The vascular status of the arm should be evaluated by performing the Adson test, checking the pulse with the arm abducted to 90 degrees and externally rotated to 90 degrees. In many MDI patients, this will produce transient vascular compromise and a diminished pulse. Manual scapular retraction will relieve pressure and restore a normal pulse. This variation of the Adson or Leffort test demonstrates to the patient that the numbness, tingling, and vascular changes may occur in this condition because of poor scapular control.

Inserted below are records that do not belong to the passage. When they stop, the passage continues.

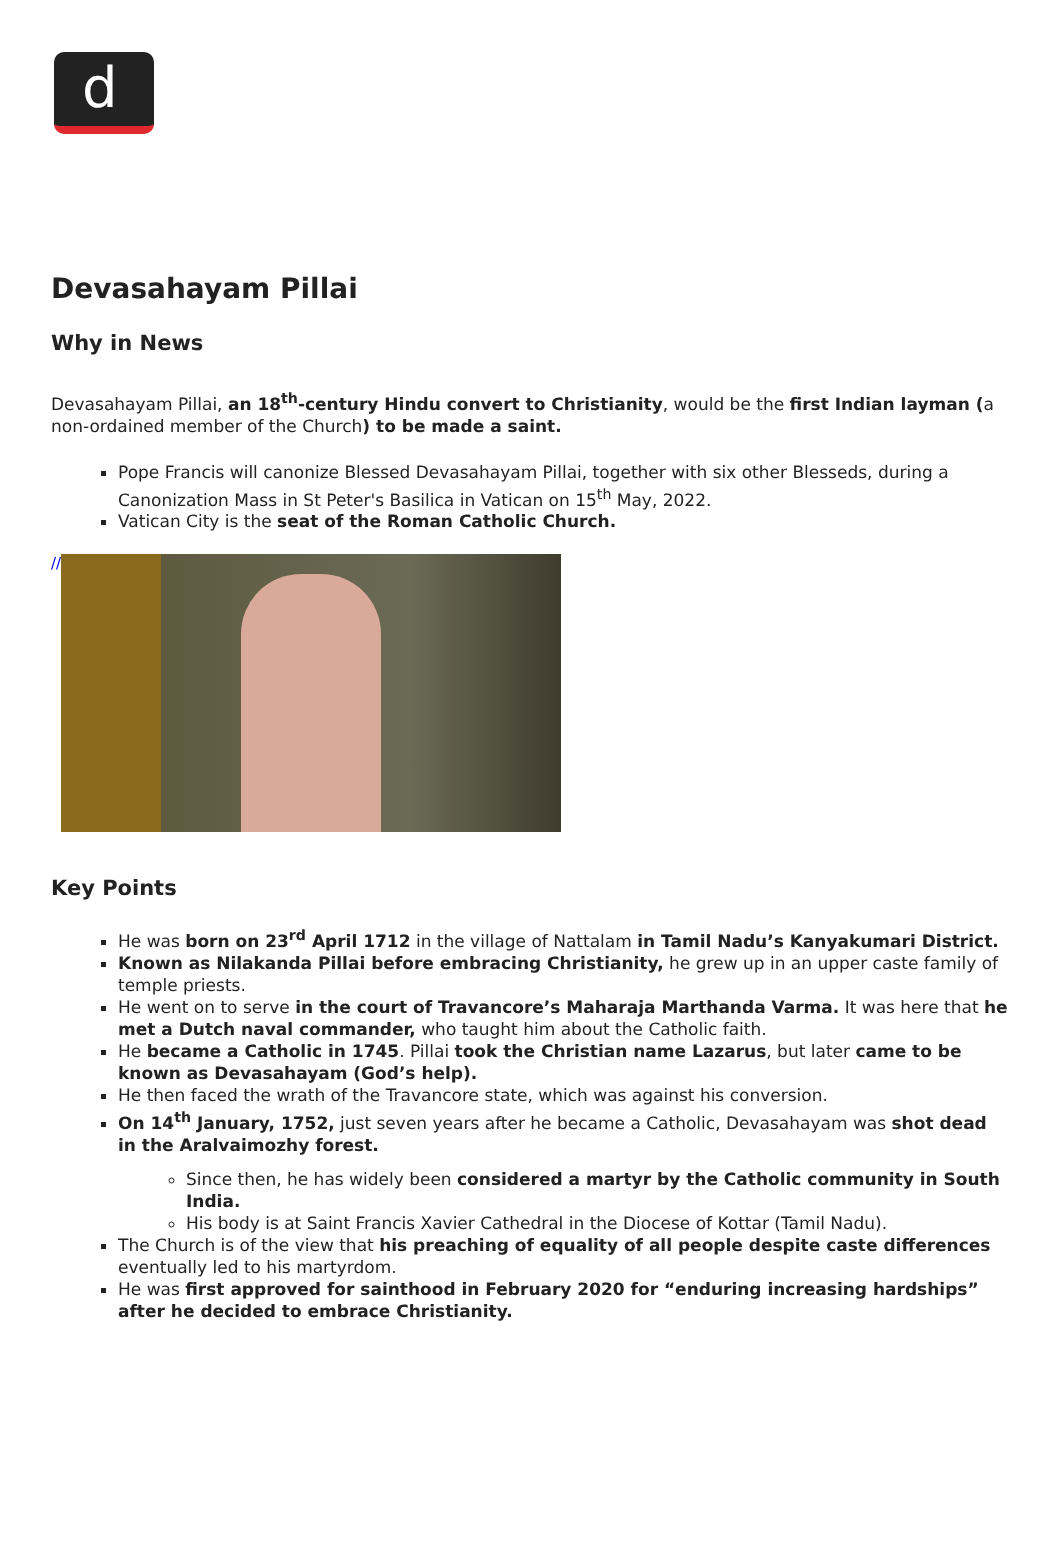d
Devasahayam Pillai
Why in News
Devasahayam Pillai, an 18<sup>th</sup>-century Hindu convert to Christianity, would be the first Indian layman (a non-ordained member of the Church) to be made a saint.
Pope Francis will canonize Blessed Devasahayam Pillai, together with six other Blesseds, during a Canonization Mass in St Peter's Basilica in Vatican on 15<sup>th</sup> May, 2022.
Vatican City is the seat of the Roman Catholic Church.
//
Key Points
He was born on 23<sup>rd</sup> April 1712 in the village of Nattalam in Tamil Nadu’s Kanyakumari District.
Known as Nilakanda Pillai before embracing Christianity, he grew up in an upper caste family of temple priests.
He went on to serve in the court of Travancore’s Maharaja Marthanda Varma. It was here that he met a Dutch naval commander, who taught him about the Catholic faith.
He became a Catholic in 1745. Pillai took the Christian name Lazarus, but later came to be known as Devasahayam (God’s help).
He then faced the wrath of the Travancore state, which was against his conversion.
On 14<sup>th</sup> January, 1752, just seven years after he became a Catholic, Devasahayam was shot dead in the Aralvaimozhy forest.
Since then, he has widely been considered a martyr by the Catholic community in South India.
His body is at Saint Francis Xavier Cathedral in the Diocese of Kottar (Tamil Nadu).
The Church is of the view that his preaching of equality of all people despite caste differences eventually led to his martyrdom.
He was first approved for sainthood in February 2020 for “enduring increasing hardships” after he decided to embrace Christianity.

Evaluate the range of motion of the other extremities and check for hyperelasticity of the knees, elbows, and metacarpophalangeal joints. Note any and all joints that exhibit hyperextension and/or hypermobility.

DIAGNOSTIC IMAGING

Imaging modalities that are most commonly used are plain radiography and magnetic resonance imaging (MRI). Plain radiographs are often normal, but should be evaluated for any bony deficiency of the glenoid or humeral head. MRI scans are often used in the evaluation of the patient with MDI. An MRI with intra-articular contrast is most helpful. The choice of contrast agent depends on the radiologist, and normal saline appears to be the safest agent used. A typical MRI finding is a large capsular volume. Often, a large axillary fold is noted. The appearance is that of an upside-down bubble in the coronal view, extending inferiorly below the glenoid. One pathognomonic hallmark of MDI, as described by Neer,1 is bulging of the rotator interval with contrast material. If there is significant rotator interval laxity, one might see the entire intra-articular portion of the biceps tendon silhouette. The underside of the rotator cuff and rotator interval may have space between them and the biceps tendon in the coronal sections. The axial sections will show capsular laxity in the anterior and posterior sides of the joint, usually in the lower sections of the glenoid. Evaluate the scan for any signs of labral degeneration, tears, or malformation. Always try to determine the integrity of the rotator cuff. Evaluate for any cysts in the spinoglenoid notch.